Fate and Faith


I'm a bit down. That's a very understated truth and more of a far fetched lie. 


In dedication to Carl Sagan.

I breathe in, and breathe out. Somehow, this sole act combined with the compression of my heart are a warm reminder - reminder of my mortality. I look up at the sky when I feel alone, the stars, the incomprehensible vastness of the universe amazes me to no end but also reminds me every time  that in this vast ocean of space - I'm just a humble bit of carbon. Human beings are not designed to live long you see, we have a very (and I cannot stress this word enough) short lifespan - not even worth a second on the current cosmic timeline.
Every other day, I wake up wondering if anything important will happen today - but the skeptic in me always reminds me that no matter what happens, it won't show up on the timeline of the species. Sure you can argue that events add up, that, the infinite probabilities existing for the next second or even the next year take a hit for every action we perform now and finally collapse into a single future - which we experience then. I wish this made me feel any better about the future, if anything, this makes me feel paranoid for the present.
We are a young species, barely into the third day of the cosmic timeline. We have inter-earth politics, wars, disasters, crimes, religions, race and what not. I feel sad for the slow human conscious, we don't constitute a second ourselves but still we are pretty bent upon petty issues. I can only wish someday, in a distant future, a man will wake in world free of the shackles which bind his conscious to the materialistic world and he would then finally understand his role in the overall scheme of things.

But why, of a sudden, have I taken such a sad direction for my life?
Well, in my opinion, the emotion of sadness is pretty subjective. You can say I have more feet resting on the planet which borne me. I understand that even though I will not live to see the next century, I know somehow, our species will endure.

Sure, a century seems like a long enough time - maybe twice the lifespan of an average man in the 1800's but  when we look at it on a broader scale, it represents merely a second on the cosmic timeline. I guess this is why our species is so slow on waking up and lacks the wisdom to make an impact on the universal scale. It's just like an unstable particle in a lab, short lifespan - lots of potential. This is why most of the population of our planet is happy letting things slide, this is how they justify their greed and agenda. They simply lack the vision and the patience.

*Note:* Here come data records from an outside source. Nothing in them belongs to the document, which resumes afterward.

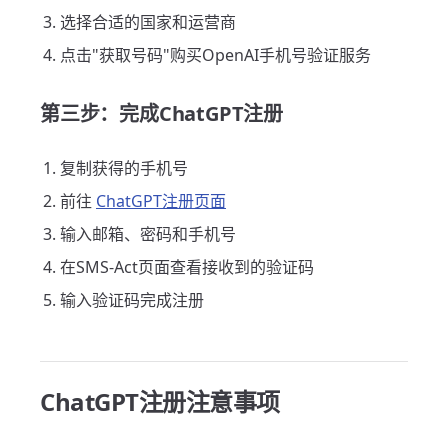
选择合适的国家和运营商
点击"获取号码"购买OpenAI手机号验证服务
第三步：完成ChatGPT注册
复制获得的手机号
前往
ChatGPT注册页面
输入邮箱、密码和手机号
在SMS-Act页面查看接收到的验证码
输入验证码完成注册
ChatGPT注册注意事项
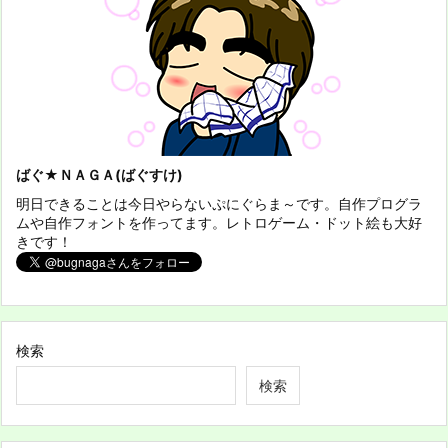
ばぐ★ＮＡＧＡ(ばぐすけ)
明日できることは今日やらないぷにぐらま～です。自作プログラ
ムや自作フォントを作ってます。レトロゲーム・ドット絵も大好
きです！
検索
検索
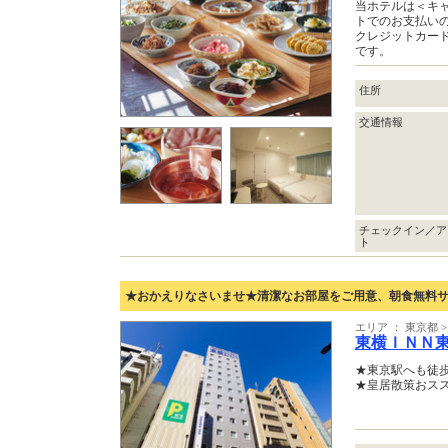
当ホテルは＜キ
トでのお支払い
クレジットカー
です。
住所
交通情報
チェックイン／ア
ト
★おかえりなさいませ★清潔なお部屋をご用意、朝食無料
エリア ： 東京都
東横ＩＮＮ
★東京駅へも徒歩
★皇居散策おス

We have grown up listening to tales and watching media which popularizes the idea of Humans surviving against all odds. Well, as much as I like to say that I believe in the idea, there's a small part of me that keeps me skeptic. I ask this very simple question: What exactly do we have to offer the universe?
We just are. The sooner we confront the truth that we are just a product of a very lucky set of circumstances and that we are not special in any regard than any other life form which evolved during the same time as ours, perhaps in another sol system, we archive a state of belonging and togetherness. We begin to think just how alone we are and how we have been wasting what little we have - both time of the universe and our planet.

The global conscious is slowly waking, the last century saw remarkable leaps in our understanding of the universe. That will keep me going for now but I still feel bad for our species, we have such short lifespans that we cannot even begin to comprehend the mysteries that lie out there.

I know my eventual fate as a sole human, but my faith in the future of humanity remains unshaken.

©2012 Aman Gupta


Author Note: This article actually started out to describe all the troubles I have in my world right now and how the circumstances are testing my resistance to bow before them (and how I will not) but ended up being something else entirely. A somber reminder that we all have far more to worry about.